What can be done, however, to change one’s financial circumstances once a divorce is finalized? Plenty, according to many leading specialists in the financial planning industry.
After the Divorce: Where to Begin
Once your finances have been separated from your former spouse’s, it becomes increasingly important to invest your money in the right places. Consider hiring an experienced financial advisor that is well matched with your personality so they can work alongside you in your financial affairs in order to acheive your long-term goals. Additionally, if you haven’t been stockpiling a portion of your earnings into a separate savings account, now is the time to start.
You will also want to update the records of your insurance, taxes, bills, mortgage, and other files by removing your ex-spouse’s name on each of them. Failing to do this may result in some sticky financial challenges down the road.
Picking Up the Pieces
As you restructure your new single life, you may or may not have to make significant changes to your lifestyle. For example, if your former spouse has retained ownership of your marital home, you may have to adjust to the unique expenses associated with your new home. This is a common life experience. As you are adjusting, remember that starting a post-married life and launching a new business have one major thing in common – they both require invested time and funds in order to make a profit.
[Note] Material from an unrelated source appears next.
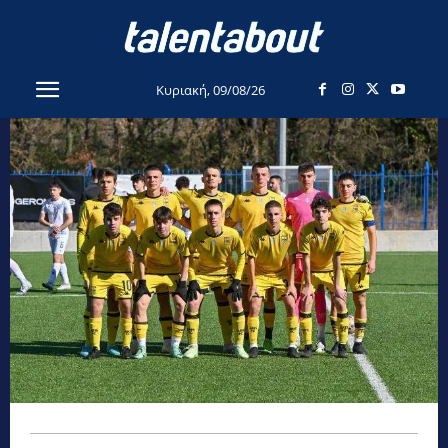
Κυριακή, 09/08/26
Having a plan is crucial to the reorganization process as well. Simple three-goal plans usually work the best. Talk with your financial advisor to determine which goals are best for you to focus on, whether it’s education, paying off the mortgage, or international travel. Then, focus on what you can control. You can’t do anything about the general behavior of the stock market, but you can protect your assets and intelligently manage financial risks. Don’t forget to invest in yourself, too! An occasional indulgence such as learning a new skill or going to a social event can do one a lot of good in building confidence.
A New Chapter in Life’s Book
Rebuilding yourself after a divorce requires strenuous effort, but is also rewarding when it’s given the right opportunity. By planning ahead, making gradual investments for the future, and heeding the advice of experienced professionals, you can chart your course to a good start that brings better days ahead.
If you have any questions regarding the legal matters of your finances in your family law case, it wouldn’t hurt to talk with your attorney about them alongside your financial advisor. These professionals are invested in your interest and will work together to achieve the goals you’ve been working to realize.